ABOUT THIS TASK: Set down the records below in full, exactly as they read.

[Stored data entries]
*** Begin section ***

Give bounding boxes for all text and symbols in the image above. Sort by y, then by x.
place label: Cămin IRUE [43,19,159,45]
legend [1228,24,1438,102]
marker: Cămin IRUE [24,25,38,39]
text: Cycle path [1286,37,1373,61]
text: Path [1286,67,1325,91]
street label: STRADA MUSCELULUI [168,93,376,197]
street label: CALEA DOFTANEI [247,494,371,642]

*** End section ***

RESULT OF THE TASK:
Give bounding boxes for all text and symbols in the image above. Sort by y, then by x.
place label: Cămin IRUE [43,19,159,45]
legend [1228,24,1438,102]
marker: Cămin IRUE [24,25,38,39]
text: Cycle path [1286,37,1373,61]
text: Path [1286,67,1325,91]
street label: STRADA MUSCELULUI [168,93,376,197]
street label: CALEA DOFTANEI [247,494,371,642]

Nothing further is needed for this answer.